THX 1138 shows how an unbridled consumer culture that has lost any connection with the organic world can end up in shackles. It’s a film which is filled with portrayal of control, even though we never see who the controller is. The fight of an individual against an oppressive State, resonates in Lucas’ subsequent successes like Star Wars. THX 1138, essentially is a sociological analysis which puts humanity under a microscope, telling us ‘this is who we are, this is where we can wind up, and this is what we stand to lose’ through society’s indifference and passivity, making a conforming mass out of a sea of individuals. You end up wondering if this is the future or a veiled present.

Trivia:

This film has its origin in the small 14 minute student short titled, Electronic Labyrinth: THX 1138 4eb (eb standing for ‘earth borne’), which was directed by Lucas during his time in USC. Written by his colleagues, Matthew Robins and Walter Murch at film school, he took their story for his film project and won the first prize for it. Francis Ford Coppola, impressed by Lucas’ short film helped him in making it into a feature film which was co-produced by American Zoetrope (Coppola) and Warner Brothers. Lucas and Murch co-wrote the screenplay for the feature version of THX 1138.

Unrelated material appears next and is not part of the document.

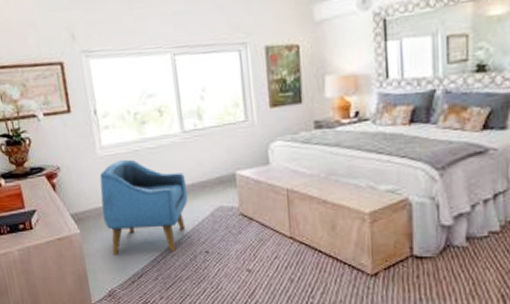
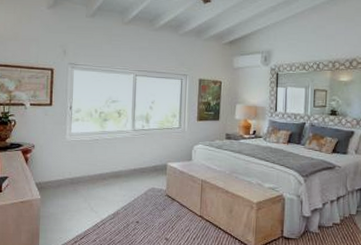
armchair: present [99,159,188,255] -> none [61,145,130,220]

THX 1138 gets its name from George Lucas’ San Francisco phone number 849 1138. The letters THX correspond to letters found on the buttons 8, 4 and 9.

Director Steven Spielberg considers THX 1138 to be his inspiration for Blade Runner.

This film predicted separate television channels for violence, sex, comedy, and news. When the film was made in 1971, there were no dedicated channels for types of entertainment.

Co-writer Walter Murch said that George Lucas never explained the origins of the character names THX, SEN and LUH to him, but he believes that they are deliberate homonyms for sex, sin and love — the three factors that set them apart from society.

George Lucas considers this to be one of the greatest achievements of his career.